Text under study:
============

Chop Chef, kitchen opera

A phantasmagorical opera about internet-charged cooking at the end of capitalism, how could I refuse?

Directors of Blush Opera (top to bottom): Luke Spicer, Jermaine Chau and Paul Smith

INEXPLICABLY, many friends “don’t like opera”. But they should have joined the audience for the final of only four performances of chamber opera Chop Chef at the Riverside Theatres, Parramatta, last Saturday.

Edging in age towards 30, the crowd might not have interspersed earnest applause with the occasional “brava”, but they whooped and stomped. More the Globe idea.

Surely Blush Opera (@blushopera) will arrange a further season of their competitive cooking show in song. I’d go again – this culturally-rich triumph demands more than one viewing.

Described as “clash of a highbrow form with lowbrow reality TV tropes and everyday language”, Chop Chef brings together seven great, mainly young singers and four-piece orchestra (clarinet, flute, cello and piano), conducted by Luke Spicer. 

The music is by Paul Smith, who is a senior lecturer in composition at the University of New England, an expert on anime and manga, and composer for toy piano. The libretto belongs to Julie Koh (@juliekoh), a satirical short-story author. Born in Sydney to Chinese-Malaysian parents, Koh studied politics and law, then quit a corporate law career to pursue writing, luckily for us.

The setting in a cooking competition studio allows extended fun with not just culinary obsession and television “reality”, but also racial and sexual stereotypes, and operatic musical forms with extended arias, satisfying choruses, and women, and the world, dying at the end.

True to both opera and tv formats, the six competitors reveal their back stories and dreams, and are “eliminated” in turn, each with a farewell aria. You might get a bit of the feel from “Studio 10”.

============

Entries provided:
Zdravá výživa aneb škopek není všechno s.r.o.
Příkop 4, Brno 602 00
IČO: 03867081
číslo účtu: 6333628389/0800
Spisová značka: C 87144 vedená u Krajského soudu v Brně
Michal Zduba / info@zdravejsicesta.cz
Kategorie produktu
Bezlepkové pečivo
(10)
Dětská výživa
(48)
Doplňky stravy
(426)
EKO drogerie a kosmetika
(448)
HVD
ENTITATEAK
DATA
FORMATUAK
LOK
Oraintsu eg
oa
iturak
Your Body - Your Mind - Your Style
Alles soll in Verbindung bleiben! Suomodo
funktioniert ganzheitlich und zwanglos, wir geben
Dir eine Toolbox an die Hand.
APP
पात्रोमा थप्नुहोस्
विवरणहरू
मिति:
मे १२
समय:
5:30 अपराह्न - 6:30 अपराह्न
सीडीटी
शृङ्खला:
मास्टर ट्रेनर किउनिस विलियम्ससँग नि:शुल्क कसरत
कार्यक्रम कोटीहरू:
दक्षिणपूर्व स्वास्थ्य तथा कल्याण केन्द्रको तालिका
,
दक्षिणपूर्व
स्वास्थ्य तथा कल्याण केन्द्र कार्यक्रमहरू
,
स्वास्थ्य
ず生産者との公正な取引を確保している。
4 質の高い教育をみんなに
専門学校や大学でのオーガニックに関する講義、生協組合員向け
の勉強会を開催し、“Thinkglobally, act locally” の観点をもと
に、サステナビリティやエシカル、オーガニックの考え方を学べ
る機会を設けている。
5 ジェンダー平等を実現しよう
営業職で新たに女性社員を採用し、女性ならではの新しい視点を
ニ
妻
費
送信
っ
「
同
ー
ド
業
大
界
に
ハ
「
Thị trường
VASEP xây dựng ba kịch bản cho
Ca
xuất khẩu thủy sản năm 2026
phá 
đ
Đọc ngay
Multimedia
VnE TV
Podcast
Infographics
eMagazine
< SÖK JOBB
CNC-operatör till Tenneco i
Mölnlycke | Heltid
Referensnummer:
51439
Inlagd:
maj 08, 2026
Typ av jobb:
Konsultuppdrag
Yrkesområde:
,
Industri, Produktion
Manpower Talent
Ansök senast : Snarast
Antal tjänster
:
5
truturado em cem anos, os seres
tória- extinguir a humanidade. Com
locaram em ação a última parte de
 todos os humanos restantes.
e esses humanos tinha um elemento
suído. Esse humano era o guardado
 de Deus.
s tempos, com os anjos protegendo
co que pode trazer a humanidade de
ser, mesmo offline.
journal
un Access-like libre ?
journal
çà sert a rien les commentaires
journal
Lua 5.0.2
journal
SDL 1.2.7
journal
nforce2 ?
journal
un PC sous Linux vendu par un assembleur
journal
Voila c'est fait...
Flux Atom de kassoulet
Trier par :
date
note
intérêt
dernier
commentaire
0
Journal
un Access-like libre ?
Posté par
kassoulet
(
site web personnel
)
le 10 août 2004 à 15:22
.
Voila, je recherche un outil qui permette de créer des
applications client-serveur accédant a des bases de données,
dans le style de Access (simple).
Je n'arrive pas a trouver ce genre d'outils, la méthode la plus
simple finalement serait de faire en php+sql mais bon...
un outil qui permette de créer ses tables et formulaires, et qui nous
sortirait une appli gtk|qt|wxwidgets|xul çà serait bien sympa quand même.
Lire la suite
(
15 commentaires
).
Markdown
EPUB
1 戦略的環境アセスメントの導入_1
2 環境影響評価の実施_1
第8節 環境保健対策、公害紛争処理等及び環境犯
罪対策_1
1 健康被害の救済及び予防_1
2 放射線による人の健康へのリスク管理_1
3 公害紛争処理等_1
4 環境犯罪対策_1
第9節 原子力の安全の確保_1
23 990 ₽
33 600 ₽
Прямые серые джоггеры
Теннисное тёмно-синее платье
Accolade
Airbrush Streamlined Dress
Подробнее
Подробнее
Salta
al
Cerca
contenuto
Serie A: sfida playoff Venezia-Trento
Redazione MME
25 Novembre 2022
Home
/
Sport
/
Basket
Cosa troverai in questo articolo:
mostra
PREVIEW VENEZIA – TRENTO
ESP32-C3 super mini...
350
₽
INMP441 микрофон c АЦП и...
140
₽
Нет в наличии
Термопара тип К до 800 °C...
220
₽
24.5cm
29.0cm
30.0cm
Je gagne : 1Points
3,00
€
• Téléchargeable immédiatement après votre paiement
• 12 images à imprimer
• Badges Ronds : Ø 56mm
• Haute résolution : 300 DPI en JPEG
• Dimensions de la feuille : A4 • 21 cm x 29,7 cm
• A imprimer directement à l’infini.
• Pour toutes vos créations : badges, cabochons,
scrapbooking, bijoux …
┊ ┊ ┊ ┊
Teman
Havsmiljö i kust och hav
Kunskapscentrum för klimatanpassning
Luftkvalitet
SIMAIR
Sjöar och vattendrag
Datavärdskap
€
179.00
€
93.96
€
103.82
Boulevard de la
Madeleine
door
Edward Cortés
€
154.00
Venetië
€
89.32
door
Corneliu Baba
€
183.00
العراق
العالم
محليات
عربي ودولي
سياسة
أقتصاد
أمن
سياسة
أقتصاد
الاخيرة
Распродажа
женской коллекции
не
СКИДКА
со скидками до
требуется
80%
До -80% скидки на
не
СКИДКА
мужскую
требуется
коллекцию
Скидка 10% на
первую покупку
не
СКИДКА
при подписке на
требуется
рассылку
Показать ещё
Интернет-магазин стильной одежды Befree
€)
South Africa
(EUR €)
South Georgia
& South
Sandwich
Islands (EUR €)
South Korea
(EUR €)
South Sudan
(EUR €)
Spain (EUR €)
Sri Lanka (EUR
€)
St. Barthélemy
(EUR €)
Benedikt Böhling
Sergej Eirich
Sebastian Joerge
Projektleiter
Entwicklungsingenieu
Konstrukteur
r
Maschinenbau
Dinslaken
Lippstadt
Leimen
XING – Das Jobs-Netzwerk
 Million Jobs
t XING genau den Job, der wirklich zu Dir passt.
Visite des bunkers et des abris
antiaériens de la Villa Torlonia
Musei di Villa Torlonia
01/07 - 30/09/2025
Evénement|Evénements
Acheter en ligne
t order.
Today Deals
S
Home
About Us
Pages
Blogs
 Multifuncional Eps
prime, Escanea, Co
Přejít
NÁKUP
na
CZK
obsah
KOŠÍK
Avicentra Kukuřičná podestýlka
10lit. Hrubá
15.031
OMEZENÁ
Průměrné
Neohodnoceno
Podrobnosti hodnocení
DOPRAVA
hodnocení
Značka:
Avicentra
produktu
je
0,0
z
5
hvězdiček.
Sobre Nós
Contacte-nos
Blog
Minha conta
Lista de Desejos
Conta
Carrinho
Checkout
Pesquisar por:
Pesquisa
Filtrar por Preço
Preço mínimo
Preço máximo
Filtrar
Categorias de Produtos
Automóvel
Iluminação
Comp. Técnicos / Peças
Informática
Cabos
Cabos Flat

============

Directions:
- 1) Set down the entries word for word, starting at their very first line and ending with the line that contains "Alles soll in Verbindung bleiben! Suomodo", with both of those lines included.
- 2) Resume the review of the opera Chop Chef, beginning right after its final sentence.

Answers by item:
- 1)
Zdravá výživa aneb škopek není všechno s.r.o.
Příkop 4, Brno 602 00
IČO: 03867081
číslo účtu: 6333628389/0800
Spisová značka: C 87144 vedená u Krajského soudu v Brně
Michal Zduba / info@zdravejsicesta.cz
Kategorie produktu
Bezlepkové pečivo
(10)
Dětská výživa
(48)
Doplňky stravy
(426)
EKO drogerie a kosmetika
(448)
HVD
ENTITATEAK
DATA
FORMATUAK
LOK
Oraintsu eg
oa
iturak
Your Body - Your Mind - Your Style
Alles soll in Verbindung bleiben! Suomodo

- 2)
As to the characters, a successful, slim, Lean In corporate feminist with single-minded mottoes, Victoria (coloratura soprano Ayako Ohtake) returns as last year’s winner of Chop Chef. The “kawaii” Kitty (mezzo-soprano Jermaine Chau) has arrived in Chatswood via Happy Valley (a well-to-do suburb of Hong Kong, and racecourse). Her sob story is being born colour-blind, but now saved by her guide dog, a labradoodle. Kitty specialises in Hello Kitty milkshakes, refers to others as “babes”, and is doing it all for her labradoodle.

Kale (baritone Nick Geddes) is a Byron Bay influencer, whose form of address is “bruh”, and whose kale smoothies will put him in the league of other great inventors, such as Elon Musk. Andy (tenor Gavin Brown) is the “Asian fetishist”, who falls immediately in love with Kitty, and whose ambition is to take Asian fusion to the East. From Finland, Tom (bass-baritone Benjamin Caulkwell) is a gay, misogynistic lumbersexual into meat. Behind his deli door, the music will be pumping. Renée (soprano Lisa Cooper) is into vintage dresses and baking to make others happy, and sadly a loser, whose soufflé fails to rise (she does return glamorously in fascinator for the final bows, when we could have kept stomping and applauding).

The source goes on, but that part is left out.